# How do I solve this exponential equation problem?

May 17, 2018

#### Explanation:

The first question asks for $P \left(13\right)$:

$P \left(13\right) = 147 {\left(1 + 0.0151\right)}^{13}$

$P \left(13\right) \approx 178.62 \text{ million}$

The second question asks for $P \left(20\right)$

$P \left(20\right) = 147 {\left(1 + 0.0151\right)}^{20}$

$P \left(20\right) \approx 198.38 \text{ million}$

For the third question, the population equal to 2 billion translates into setting $P \left(t\right) = 2000$ and then solving for t:

$2000 = 147 {\left(1 + 0.0151\right)}^{t}$

$\frac{2000}{147} = {\left(1 + 0.0151\right)}^{t}$

$\ln \left({\left(1 + 0.0151\right)}^{t}\right) = \frac{2000}{147}$

$t = \frac{2000}{147 \ln \left(1 + 0.0151\right)}$

$t = 907.8$

The year will be $2907$.

May 17, 2018

1) $178.621 \text{ million people}$
2) $198.378 \text{ million people}$
3) The year will be 2052.

#### Explanation:

To emphasize, $P \left(t\right)$ measures population in millions, and t represents the number of years since 2000.

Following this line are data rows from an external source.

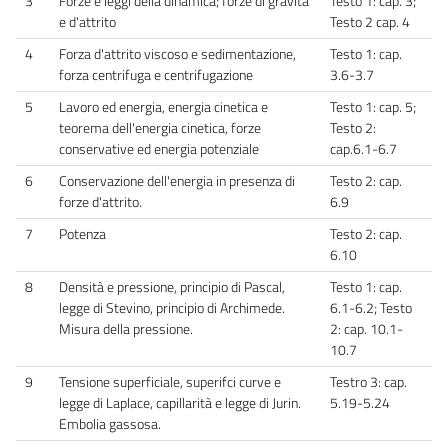
3
Forze e leggi della dinamica; forze di gravità
Testo 1: cap. 3;
e d'attrito
Testo 2 cap. 4
4
Forza d'attrito viscoso e sedimentazione,
Testo 1: cap.
forza centrifuga e centrifugazione
3.6-3.7
5
Lavoro ed energia, energia cinetica e
Testo 1: cap. 5;
teorema dell'energia cinetica, forze
Testo 2:
conservative ed energia potenziale
cap.6.1-6.7
6
Conservazione dell'energia in presenza di
Testo 2: cap.
forze d'attrito.
6.9
7
Potenza
Testo 2: cap.
6.10
8
Densità e pressione, principio di Pascal,
Testo 1: cap.
legge di Stevino, principio di Archimede.
6.1-6.2; Testo
Misura della pressione.
2: cap. 10.1-
10.7
9
Tensione superficiale, superifci curve e
Testro 3: cap.
legge di Laplace, capillarità e legge di Jurin.
5.19-5.24
Embolia gassosa.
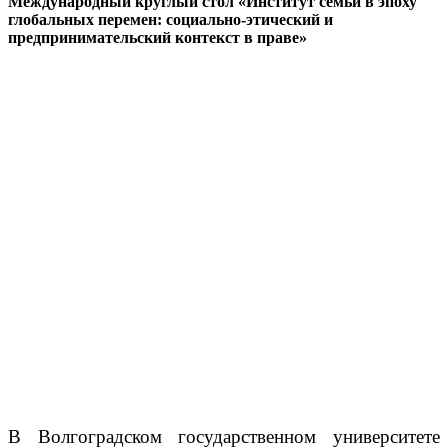
Международный круглый стол «Институт семьи в эпоху
глобальных перемен: социально-этический и
предпринимательский контекст в праве»
В Волгоградском государственном университете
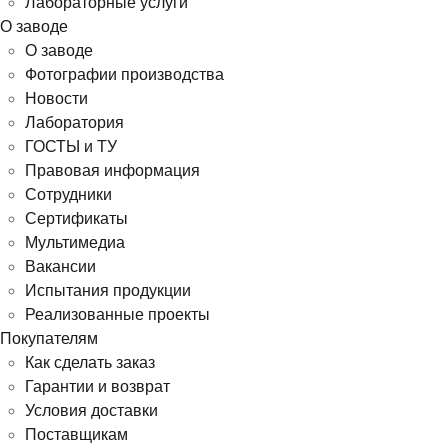
Лабораторные услуги
О заводе
О заводе
Фотографии производства
Новости
Лаборатория
ГОСТЫ и ТУ
Правовая информация
Сотрудники
Сертификаты
Мультимедиа
Вакансии
Испытания продукции
Реализованные проекты
Покупателям
Как сделать заказ
Гарантии и возврат
Условия доставки
Поставщикам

$P \left(t\right) = 147 {\left(1 + .0151\right)}^{t}$
$P \left(t\right) = 147 {\left(1.0151\right)}^{t}$

Plug in values:

1) The problem asks about the year 2013, which is $\textcolor{b l u e}{13}$ years after the year 2000.

$P \left(\textcolor{b l u e}{13}\right) = 147 {\left(1.0151\right)}^{\textcolor{b l u e}{13}}$

$P \left(13\right) = 178.620827 \text{ million people}$

2) The year 2020 is $\textcolor{b l u e}{20}$ years after the year 2000.

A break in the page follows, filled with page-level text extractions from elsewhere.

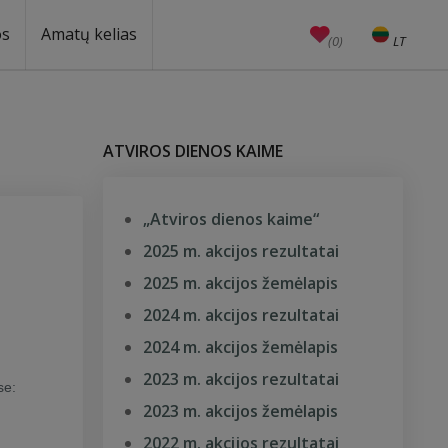
os
Amatų kelias
(0)
LT
EN
Amatai
Edukacijos
Unesco
ATVIROS DIENOS KAIME
„Atviros dienos kaime“
2025 m. akcijos rezultatai
2025 m. akcijos žemėlapis
2024 m. akcijos rezultatai
2024 m. akcijos žemėlapis
2023 m. akcijos rezultatai
se:
2023 m. akcijos žemėlapis
2022 m. akcijos rezultatai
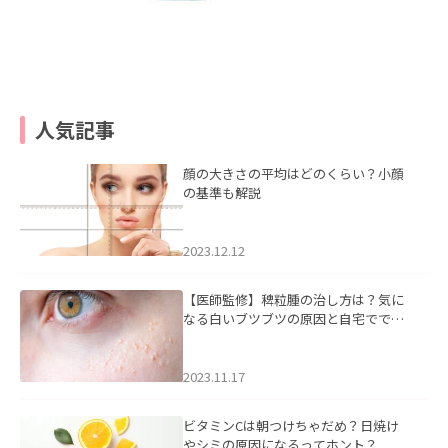
人気記事
顔の大きさの平均はどのくらい？小顔
の基準も解説
2023.12.12
【医師監修】稗粒腫の治し方は？気に
なる白いブツブツの原因と自宅ででき
るケアについて
2023.11.17
ビタミンCは朝つけちゃだめ？日焼け
やシミの原因になるってホント？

$P \left(\textcolor{b l u e}{20}\right) = 147 {\left(1.0151\right)}^{\textcolor{b l u e}{20}}$

$P \left(20\right) = 198.378175 \text{ million people}$

3) Set 2 billion people equal to $P \left(t\right)$. Recall that $P \left(t\right)$ measures in millions. $\textcolor{g r e e n}{2 \text{ billion" = 2,000" million}}$

$2 , 000 = 147 {\left(1.051\right)}^{t}$

${1.051}^{t} = \frac{2 , 000}{147}$

$t = {\log}_{1.051} \left(\frac{2 , 000}{147}\right)$

$t = 52.48$

$\text{Year } = 2000 + 52.48 = 2052$

The year will be 2052.

Note: If you have only a scientific calculator that can perform logarithms on only base $e$ or base $10$, use the logarithm change of base formula ${\log}_{b} \left(x\right) = {\log}_{a} \frac{x}{\log} _ a \left(b\right)$, so

${\log}_{1.051} \left(\frac{2 , 000}{147}\right) = \frac{{\log}_{a} \left(\frac{2000}{147}\right)}{{\log}_{a} \left(1.051\right)}$

where $a$ is whatever base you choose.